# HST... 40 Years old this month!



## caravanman (May 3, 2016)

Hi,

Interesting item on HST, including talk by the designer!

http://www.bbc.co.uk/news/video_and_audio/headlines/36188805

I would have imagined it was created by a technical team of rail experts, I wonder how much input the designer had?

Ed.


----------



## cirdan (May 3, 2016)

caravanman said:


> Hi,
> 
> Interesting item on HST, including talk by the designer!
> 
> ...


It probably was. The media just like to make a human interest story out of everything and will thus latch onto any individual who had a pivotal role and make him master and designer.

The 1970s were a very interesting period for British Rail design-wise. They were way ahead of other railroads in creating a modern corporate design, even going as far as to create their own font, and applying the same philosphy in everything from trains and station architecture through to coffee cups and spoons. However this was the work of a design board, not of individual heroes.


----------



## Caesar La Rock (May 3, 2016)

An incredible achievement and something that is truly an icon of rail travel on British Rails today. They still have a few more years left too.


----------



## Metra Electric Rider (May 3, 2016)

Weren't the fonts by Margaret Calvert (or did she just design the road sign font and Tyne & Wear Metro fonts?)?


----------



## cirdan (May 4, 2016)

Metra Electric Rider said:


> Weren't the fonts by Margaret Calvert (or did she just design the road sign font and Tyne & Wear Metro fonts?)?


apparently yes ...

https://en.wikipedia.org/wiki/Rail_Alphabet


----------



## jamesontheroad (May 15, 2016)

cirdan said:


> The 1970s were a very interesting period for British Rail design-wise. They were way ahead of other railroads in creating a modern corporate design, even going as far as to create their own font, and applying the same philosphy in everything from trains and station architecture through to coffee cups and spoons. However this was the work of a design board, not of individual heroes.


Even more impressive that the typeface is this, the entire British Rail Corporate Identity Manual... instructions for everything from headed note paper to ro-ro ferries!


----------



## trainman74 (May 15, 2016)

Seen at the National Railway Museum in York:


----------



## jamesontheroad (May 17, 2016)

trainman74 said:


> Seen at the National Railway Museum in York:


Sorry to be an absolute pedant, but I recognise that carriage well, and it's a British Rail Mk. 2 Standard Class Open, the design of which predates the HST. The HST is typically formed into rakes of varying lengths and compositions with the successor to this car, the British Rail Mk. 3.

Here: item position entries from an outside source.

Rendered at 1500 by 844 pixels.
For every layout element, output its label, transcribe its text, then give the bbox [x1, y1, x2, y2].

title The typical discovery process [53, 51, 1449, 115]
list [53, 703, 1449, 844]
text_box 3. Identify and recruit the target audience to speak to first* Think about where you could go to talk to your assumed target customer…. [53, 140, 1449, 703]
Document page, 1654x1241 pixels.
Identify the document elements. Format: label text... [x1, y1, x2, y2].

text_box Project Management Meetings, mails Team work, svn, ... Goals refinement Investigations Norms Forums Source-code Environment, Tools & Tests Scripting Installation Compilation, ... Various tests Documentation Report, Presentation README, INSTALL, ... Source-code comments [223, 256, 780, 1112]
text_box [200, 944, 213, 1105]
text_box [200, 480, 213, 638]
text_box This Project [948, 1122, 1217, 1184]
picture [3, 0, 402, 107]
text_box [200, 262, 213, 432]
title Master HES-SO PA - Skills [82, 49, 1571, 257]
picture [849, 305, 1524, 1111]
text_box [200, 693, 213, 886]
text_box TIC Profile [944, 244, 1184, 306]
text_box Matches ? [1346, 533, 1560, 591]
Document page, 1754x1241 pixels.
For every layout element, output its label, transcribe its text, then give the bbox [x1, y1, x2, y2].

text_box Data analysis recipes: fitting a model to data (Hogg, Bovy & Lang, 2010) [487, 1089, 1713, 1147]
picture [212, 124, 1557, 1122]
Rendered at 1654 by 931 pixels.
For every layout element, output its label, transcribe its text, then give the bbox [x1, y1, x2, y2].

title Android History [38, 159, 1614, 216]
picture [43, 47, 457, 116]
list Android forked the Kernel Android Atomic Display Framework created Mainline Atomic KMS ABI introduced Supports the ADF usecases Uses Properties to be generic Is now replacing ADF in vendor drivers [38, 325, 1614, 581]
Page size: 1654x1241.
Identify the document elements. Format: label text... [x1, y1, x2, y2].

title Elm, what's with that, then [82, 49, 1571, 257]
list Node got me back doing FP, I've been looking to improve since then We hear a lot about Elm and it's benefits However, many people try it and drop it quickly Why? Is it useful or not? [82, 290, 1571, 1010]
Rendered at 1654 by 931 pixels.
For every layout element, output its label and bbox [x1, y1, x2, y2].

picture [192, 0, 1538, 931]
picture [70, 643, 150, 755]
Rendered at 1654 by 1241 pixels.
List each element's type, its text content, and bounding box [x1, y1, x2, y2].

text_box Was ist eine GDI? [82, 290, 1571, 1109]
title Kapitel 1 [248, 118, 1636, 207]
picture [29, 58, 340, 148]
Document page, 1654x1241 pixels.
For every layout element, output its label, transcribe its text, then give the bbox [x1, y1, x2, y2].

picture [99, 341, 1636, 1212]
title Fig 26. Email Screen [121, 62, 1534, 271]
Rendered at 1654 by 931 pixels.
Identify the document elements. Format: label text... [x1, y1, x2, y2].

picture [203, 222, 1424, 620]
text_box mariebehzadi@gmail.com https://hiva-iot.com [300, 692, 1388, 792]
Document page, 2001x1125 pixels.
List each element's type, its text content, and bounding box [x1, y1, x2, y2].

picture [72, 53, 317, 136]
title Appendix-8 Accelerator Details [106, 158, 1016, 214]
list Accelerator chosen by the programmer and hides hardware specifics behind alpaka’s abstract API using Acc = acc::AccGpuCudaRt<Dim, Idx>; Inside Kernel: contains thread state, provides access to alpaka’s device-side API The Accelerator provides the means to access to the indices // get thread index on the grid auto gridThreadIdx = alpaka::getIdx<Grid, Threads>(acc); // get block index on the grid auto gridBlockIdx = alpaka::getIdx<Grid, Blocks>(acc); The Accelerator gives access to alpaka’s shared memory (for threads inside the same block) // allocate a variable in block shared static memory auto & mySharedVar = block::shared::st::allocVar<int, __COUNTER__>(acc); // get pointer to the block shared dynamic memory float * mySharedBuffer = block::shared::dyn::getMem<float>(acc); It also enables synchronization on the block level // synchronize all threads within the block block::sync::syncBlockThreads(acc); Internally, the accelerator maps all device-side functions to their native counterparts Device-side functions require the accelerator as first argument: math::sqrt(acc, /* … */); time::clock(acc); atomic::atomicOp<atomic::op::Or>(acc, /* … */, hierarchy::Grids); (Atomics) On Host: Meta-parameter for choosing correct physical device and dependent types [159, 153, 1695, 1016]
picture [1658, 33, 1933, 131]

The Mk. 3 is just as impressive and important a piece of design as the HST locomotives, in my opinion. It's in service today not just as part of HSTs, but across the country behind locomotives on the Great Eastern Main Line (London - Norwich), the Chiltern Main Line (London - Birmingham) and in its sleeper variety on the Caledonian Sleeper (London - Scotland) and Night Riviera (London - South West) as well. The basic design also formed the basis for a large number of DMU fleets as well.


----------



## trainman74 (May 17, 2016)

jamesontheroad said:


> Sorry to be an absolute pedant, but I recognise that carriage well, and it's a British Rail Mk. 2 Standard Class Open, the design of which predates the HST. The HST is typically formed into rakes of varying lengths and compositions with the successor to this car, the British Rail Mk. 3.


True -- my intent was to show off some of the content from the corporate identity manual, rather than the HST.


----------



## caravanman (May 17, 2016)

I was interested in the info that Loco hauled trains could still be running on the route to Norwich?

I used to work at Stratford MPD in the early 1970's and remember well the Loco hauled "Boat Trains", leaving from Liverpool Street en route to Harwich.

The last time I travelled that route, as a passenger, it was on a miserable commuter emu with no whiff of romance or excitement.

Ed.


----------



## jamesontheroad (May 20, 2016)

jamesontheroad said:


> Sorry to be an absolute pedant, but I recognise that carriage well, and it's a British Rail Mk. 2 Standard Class Open, the design of which predates the HST. The HST is typically formed into rakes of varying lengths and compositions with the successor to this car, the British Rail Mk. 3.


True -- my intent was to show off some of the content from the corporate identity manual, rather than the HST.

Oops, noted 



caravanman said:


> I was interested in the info that Loco hauled trains could still be running on the route to Norwich?
> 
> I used to work at Stratford MPD in the early 1970's and remember well the Loco hauled "Boat Trains", leaving from Liverpool Street en route to Harwich.
> 
> ...


From the early nineteen eighties up until 2004, the typical formation on the intercity route between London Liverpool Street and Norwich was a class 86 AC locomotive and a rake of mk. 2 carriages. From 2004 onwards, the introduction of Pendolinos on the West Coast Main Line (London - Glasgow) saw the mk. 2s replaced with displaced mk. 3s, including Driving Van Trailers (DVTs). The locomotives were likewise replaced with Class 90s.

The mark 3 carriages are having a complete interior refit which should be all done this year, with new carpets, seat covers, LED lighting, and at-seat power sockets. While the work is ongoing, the former Virgin Trains "Pretendolino" (a mark 3 rake vinyl-ed up to match the Pendolinos, a formerly used for extra capacity on the West Coast Main Line) has been providing cover to a couple of diagrams a day. I haven't seen it in a few weeks, it may have left.

There are no direct services between London and the coastal towns of Great Yarmouth and Lowestoft. (There used to be through services which were dragged from Norwich behind a diesel loco).

One final bit of thread drift for this thread drift; there are additionally loco hauled services most days between Norwich and Great Yarmouth and Lowestoft, owing to a shortage of DMUs. A pair of class 37s from DRS are topping a tailing a short set of mk. 2 carriages.


----------



## caravanman (May 23, 2016)

Thanks for the extra info. I rode in a very smart coach a few days ago, from Stowmarket to Manningtree, en route to Harwich Ferry.

I guess that was one of the refurbished ones, with a brushed aluminium finish to the seat tops.

We used to run either class 37 or 47 loco's from Stratford MPD for the Norwich and Parkstone Quay trains, back in the 1970's.

Cheers,

Ed.


----------